# So They say it is in good condition.



## UNDERTAKER (Dec 30, 2013)

TORO SNOWBLOWER TORO 8HP POWERSHIFT HEAVY DUTY


----------



## guilateen02 (Nov 23, 2014)

I've been seeing more and more of that on snowblowers in particular in New England. . Lots of 50 dollar machines posted for 300 bucks. Guess last winter was that rough.


----------



## nwcove (Mar 2, 2015)

guilateen02 said:


> I've been seeing more and more of that on snowblowers in particular in New England. . Lots of 50 dollar machines posted for 300 bucks. Guess last winter was that rough.

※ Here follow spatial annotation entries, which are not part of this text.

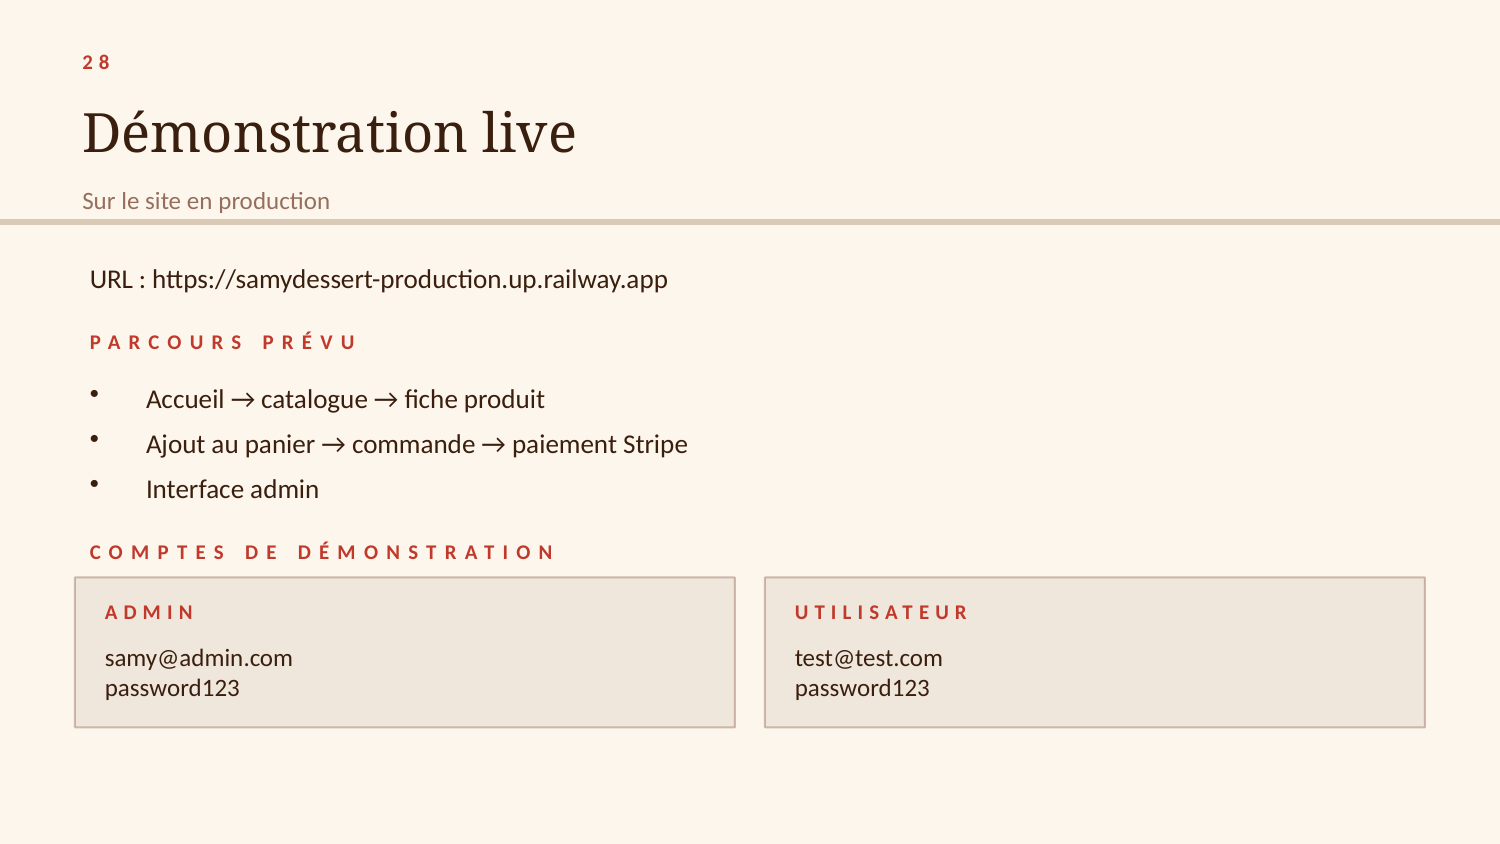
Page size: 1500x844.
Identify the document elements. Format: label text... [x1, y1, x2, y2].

text_box 28 [67, 41, 218, 80]
text_box ADMIN [89, 592, 720, 630]
text_box COMPTES DE DÉMONSTRATION [74, 532, 825, 570]
text_box UTILISATEUR [779, 592, 1410, 630]
text_box [764, 577, 1425, 728]
text_box samy@admin.com password123 [89, 634, 720, 710]
text_box [0, 0, 1500, 225]
text_box test@test.com password123 [779, 634, 1410, 710]
text_box Sur le site en production [67, 176, 1433, 222]
text_box Démonstration live [67, 82, 1433, 176]
text_box URL : https://samydessert-production.up.railway.app [74, 247, 1425, 308]
text_box [74, 577, 735, 728]
text_box PARCOURS PRÉVU [74, 322, 825, 360]
text_box Accueil → catalogue → fiche produit Ajout au panier → commande → paiement Stripe Interface admin [74, 367, 1425, 518]
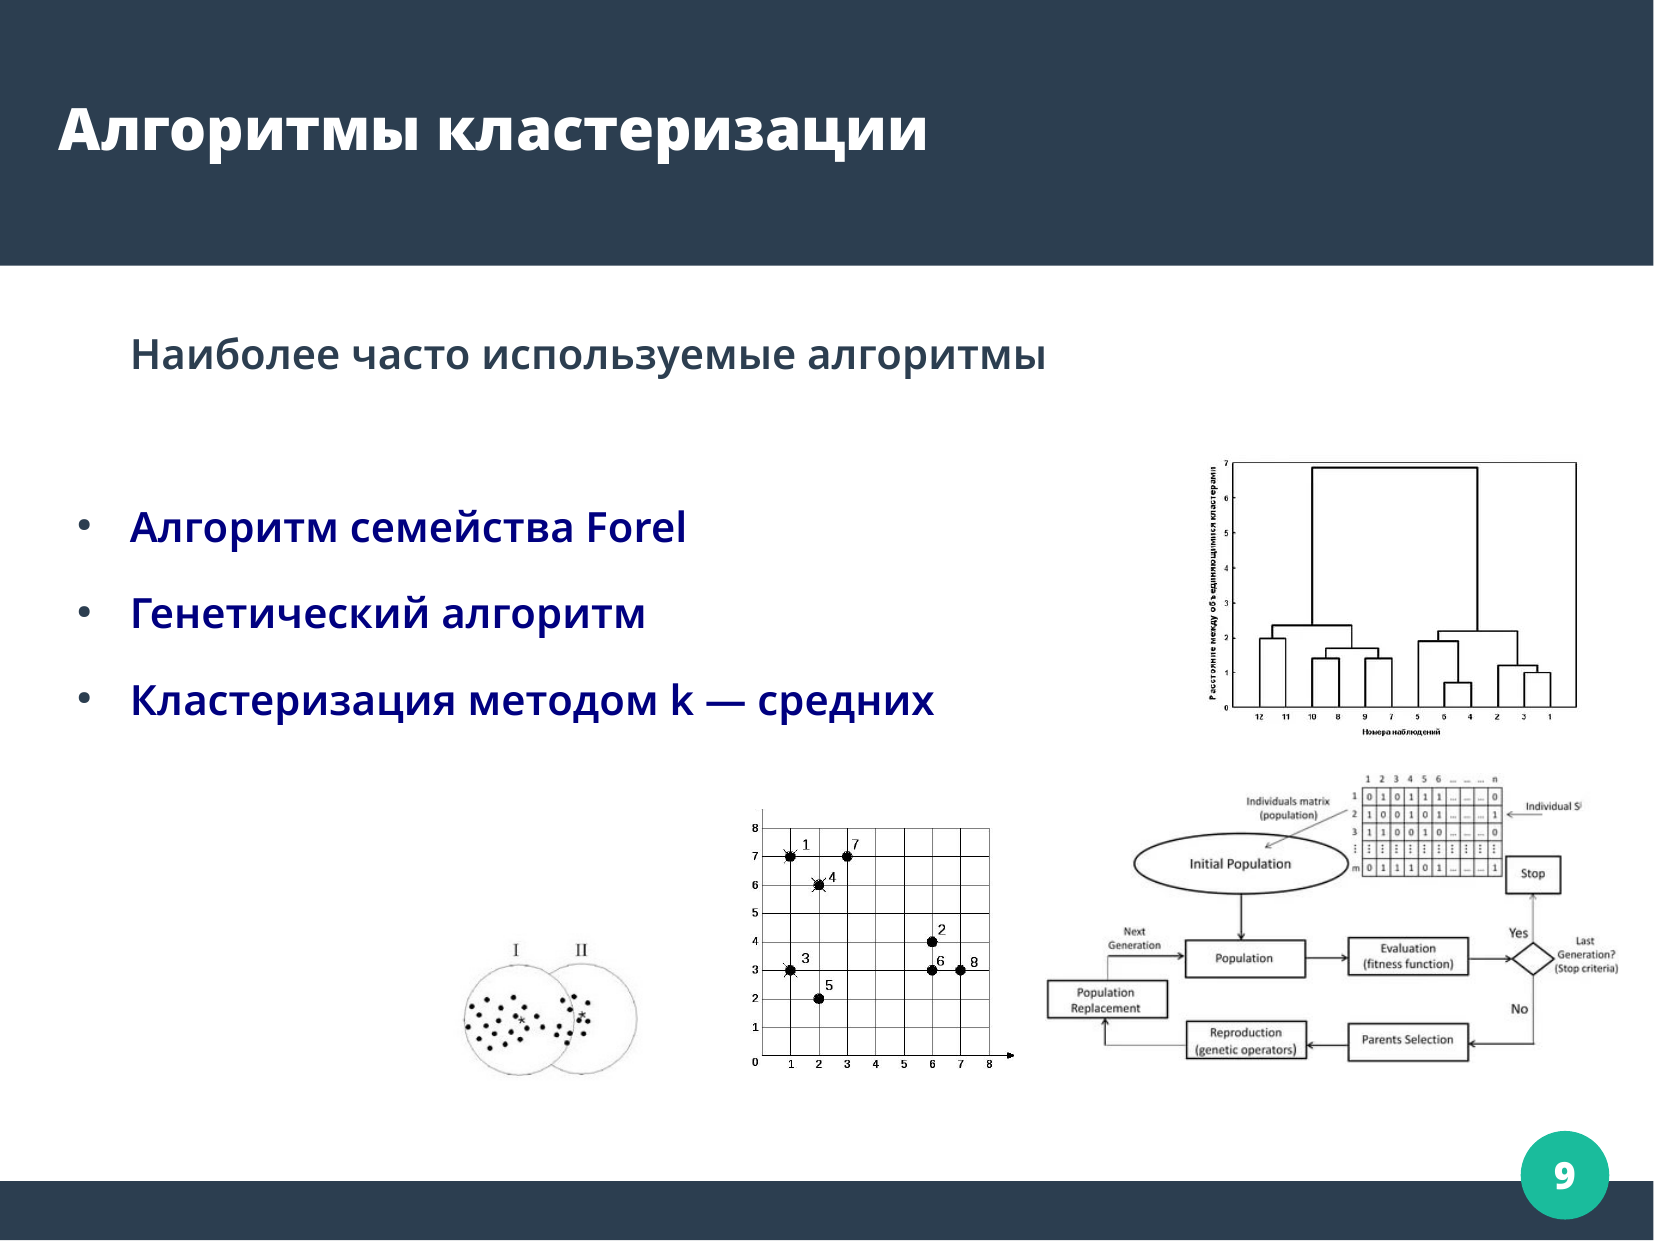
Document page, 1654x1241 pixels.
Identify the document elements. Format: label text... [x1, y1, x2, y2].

title Алгоритмы кластеризации [59, 49, 1595, 207]
picture [1045, 773, 1619, 1064]
list Наиболее часто используемые алгоритмы Алгоритм семейства Forel Генетический алгоритм Кластеризация методом k — средних [59, 324, 1595, 1152]
picture [744, 809, 1014, 1069]
picture [1203, 454, 1583, 740]
picture [442, 903, 647, 1140]
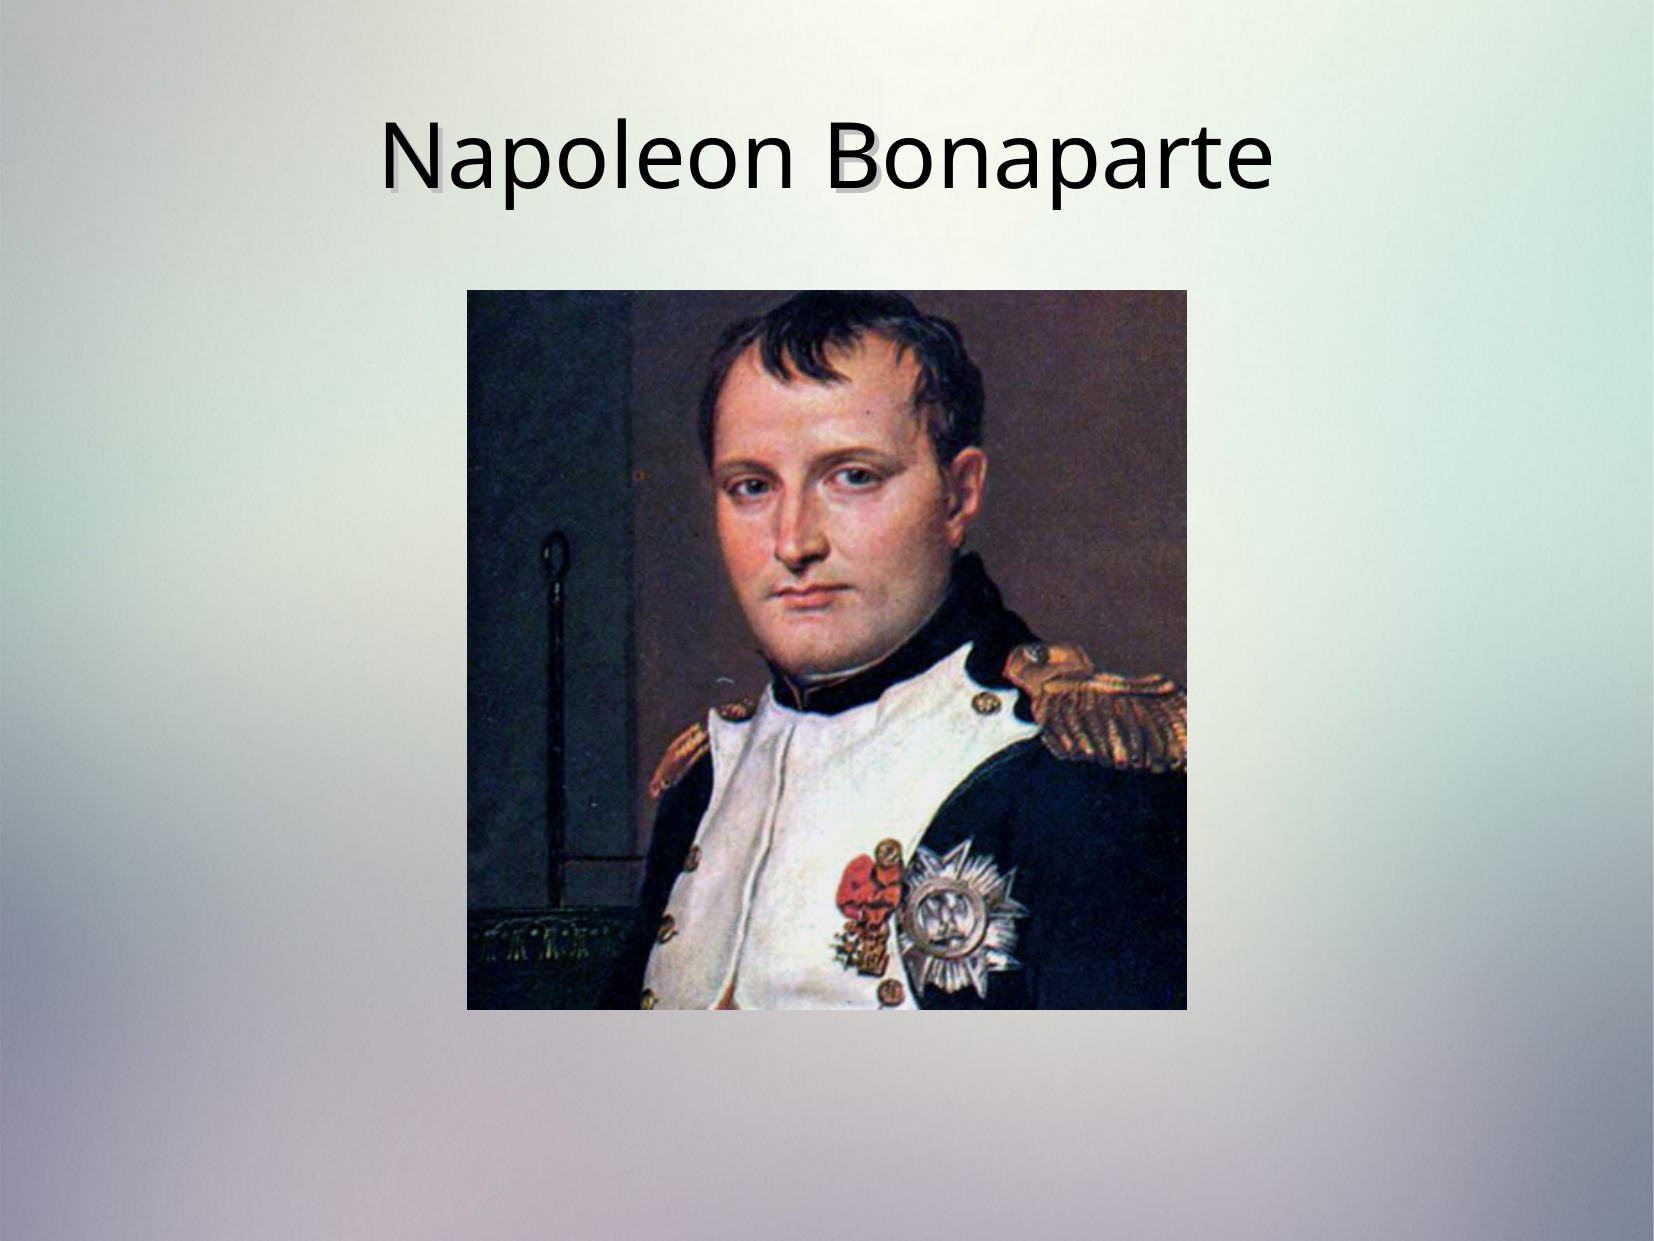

im seeing the same machines on kijiji that were there in the spring for less than $200, now in the $ 500 plus range. a brutal winter does wonders for end of season and beginning of season pricing !


----------



## jtclays (Sep 24, 2010)

Here's one in "excellent" condition:facepalm_zpsdj194qh
Simplicity 2 stage snowblower $250


----------



## micah68kj (Oct 8, 2011)

I'm not buying the high dollar junk that these shysters around here are trying to huckster. Yes, there are some nice machines out there for sale, and they're asking some decent prices for them but most of the blowers are in need of some work and they're still wanting top dollar. It's insane.it's should be obvious to the sellers that they aren't going to sell. They've been on there for *months*. Some of them for almost a year.:banghead::icon-deadhorse:


----------



## russkat (Feb 25, 2015)

I've seen a couple on my local craigslist that I saw back in February, same price & photos.

A lot of what I see here is...

Early 80's 5hp Montgomery Ward for $500.00
Toro 521 is average condition for $395.00
1970's Simplicity 5hp for $500.00

... So in my market, in December, I think I did alright with the 1028 PS for 500.

This just popped up in the last few minutes...

For Sale: Honda HS1336i hybrid snowblower. Used lightly for two seasons on hard surface driveway. Excellent condition. Purchase price was $7999.00. Selling for $5995.00. Sold the mountain house so I no longer need snowblower.


----------



## mishkaya (Oct 25, 2015)

That is one serious blower! :coolpics:


----------